Apply the background subtraction algorithm (check theory material).

a) Visualize the following images for each different scene (there are 3) of the video:

    1) images belonging to the shot
    2) the background image, and
    3) the foreground.
    
**Hint**: You can construct a mask obtained from the original image and the background in order to know which parts of the image form part from the foreground and recover from the original image just the foreground regions.

In [None]:
# Your soluction here

b) Comment your implementation including details. 

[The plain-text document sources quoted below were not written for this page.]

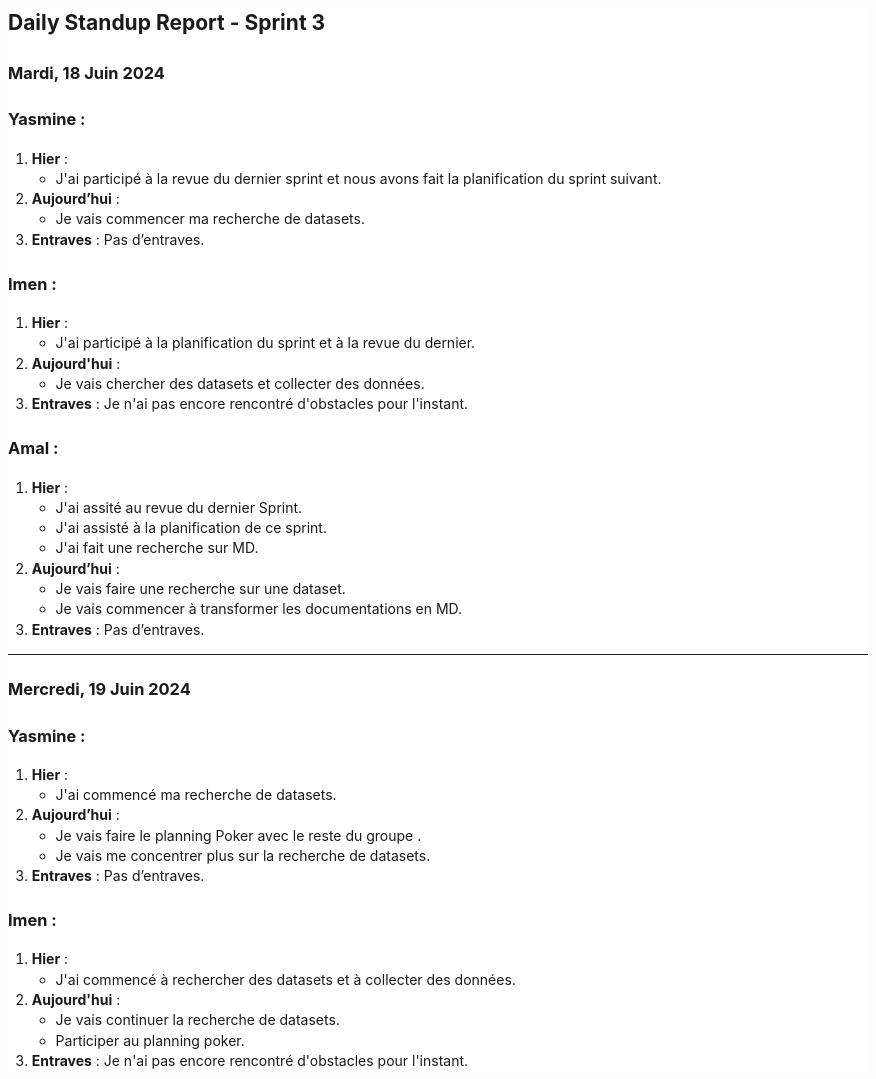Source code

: ## Daily Standup Report - Sprint 3

### Mardi, 18 Juin 2024

### Yasmine :

1. **Hier** :
   - J'ai participé à la revue du dernier sprint et nous avons fait la planification du sprint suivant.
2. **Aujourd’hui** :
   - Je vais commencer ma recherche de datasets.
3. **Entraves** : Pas d’entraves.

### Imen :

1. **Hier** :
   - J'ai participé à la planification du sprint et à la revue du dernier.
2. **Aujourd'hui** :
   - Je vais chercher des datasets et collecter des données.
3. **Entraves** : Je n'ai pas encore rencontré d'obstacles pour l'instant.

### Amal :

1. **Hier** :
   - J'ai assité au revue du dernier Sprint.
   - J'ai assisté à la planification de ce sprint.
   - J'ai fait une recherche sur MD.
2. **Aujourd’hui** :
   - Je vais faire une recherche sur une dataset.
   - Je vais commencer à transformer les documentations en MD.
3. **Entraves** : Pas d’entraves.

---

### Mercredi, 19 Juin 2024

### Yasmine :

1. **Hier** :
   - J'ai commencé ma recherche de datasets.
2. **Aujourd’hui** :
   - Je vais faire le planning Poker avec le reste du groupe .
   - Je vais me concentrer plus sur la recherche de datasets.
3. **Entraves** : Pas d’entraves.

### Imen :

1. **Hier** :
   - J'ai commencé à rechercher des datasets et à collecter des données.
2. **Aujourd'hui** :
   - Je vais continuer la recherche de datasets.
   - Participer au planning poker.
3. **Entraves** : Je n'ai pas encore rencontré d'obstacles pour l'instant.
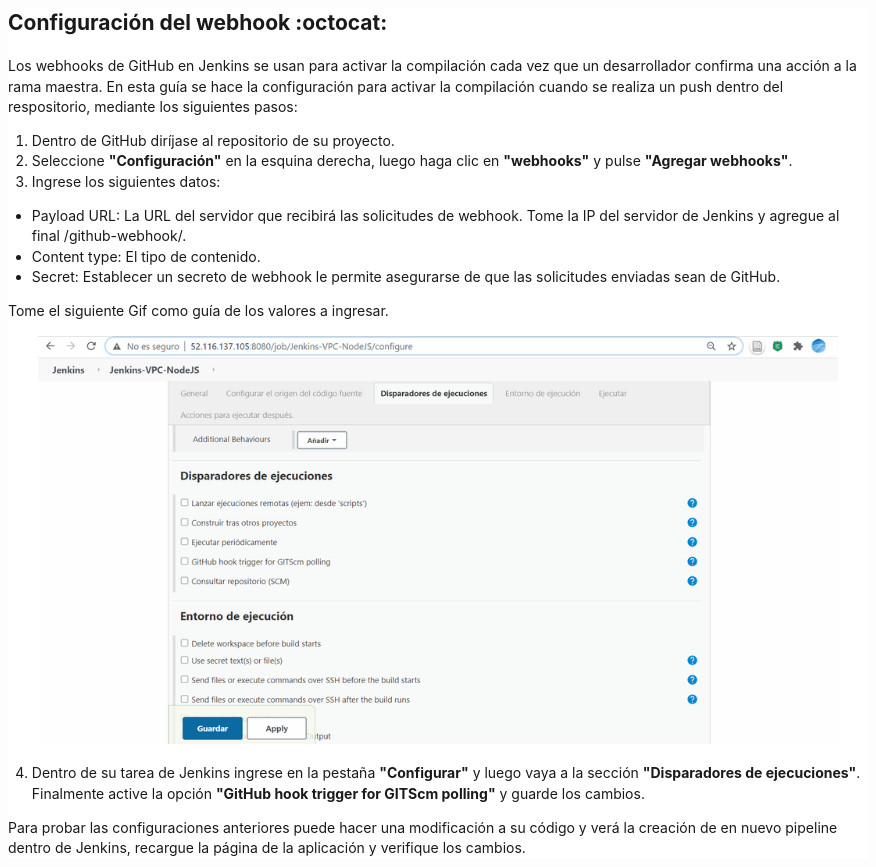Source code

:   ## Configuración del webhook :octocat: 
  
Los webhooks de GitHub en Jenkins se usan para activar la compilación cada vez que un desarrollador confirma una acción a la rama maestra. En esta guía se hace la configuración para activar la compilación cuando se realiza un push dentro del respositorio, mediante los siguientes pasos:

1. Dentro de GitHub diríjase al repositorio de su proyecto.
2. Seleccione **"Configuración"** en la esquina derecha, luego haga clic
en **"webhooks"** y pulse **"Agregar webhooks"**.
3. Ingrese los siguientes datos:

* Payload URL: La URL del servidor que recibirá las solicitudes de webhook. Tome la IP del servidor de Jenkins y agregue al final /github-webhook/.
* Content type: El tipo de contenido. 
* Secret: Establecer un secreto de webhook le permite asegurarse de que las solicitudes enviadas sean de GitHub.

Tome el siguiente Gif como guía de los valores a ingresar.

<p align="center">
 <img width="800" alt="imp_records" src="Gifs/webhook.gif"> 
</p>

4. Dentro de su tarea de Jenkins ingrese en la pestaña **"Configurar"** y luego vaya a la sección **"Disparadores de ejecuciones"**. Finalmente active la opción **"GitHub hook trigger for GITScm polling"** y guarde los cambios.

Para probar las configuraciones anteriores puede hacer una modificación a su código y verá la creación de en nuevo pipeline dentro de Jenkins, recargue la página de la aplicación y verifique los cambios.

c) Answer the following questions:
- What happens if the shots are not correctly extracted? 
- What happens if you find too many shots in the video? 
- What do the static background images represent? 
- In which situations does the algorithm work and in which it does not? 
- What happens if you substract the background image from the original one?
- Do you see any additional application for this algorithm?

d) **[OPTIONAL]**
- Apply the algorithm to some other static video that you found.

In [None]:
# Your soluction here

## 3.3 Segmentation of images

Apply different clustering methods for image segmentation on the RGB-XY space.

**Hint**: 
- Different image segmentation commands can be found in skimage.segmentation.
- Use the function segmentation.mark_boundaries for seeing the boundaries of the segments.
- Use the inline pluggin to visualize images (%matplotlib inline)

a) Read 'loro.png' image from the folder 'images' and segment it using Felzenszwalbs's method. 


In [None]:
# Your soluction here

b) Test different parameters in order to obtain a good image segmentation. 
Answer the following qüestions:
- Which are the optimal values?
- How does each parameter behave?


c) Comment what algorithm is the method based in up to 3 lines most.

d) Segment the same image using SLIC algorithm. 

e) Test different parameters in order to obtain a good image segmentation with SLIC algorithm.
Answer the following qüestions:
- Which are the optimal values?
- How does each parameter behave?

f) Segment the same image using the Quickshift algorithm. 

g) Test different parameters in order to obtain a good image segmentation with SLIC algorithm.
Answer the following qüestions:
- Which are the optimal values?
- How does each parameter behave?

h) Comment what algorithm is the method based in up to 3 lines.

i) Plot the original image and the results of both algorithms in a 1x3 subplot. 



j) Calculate also the number of segments obtained on the image by each of the algorithms. 

k) Comment the differences between each method as well as their advantages and disadvantages.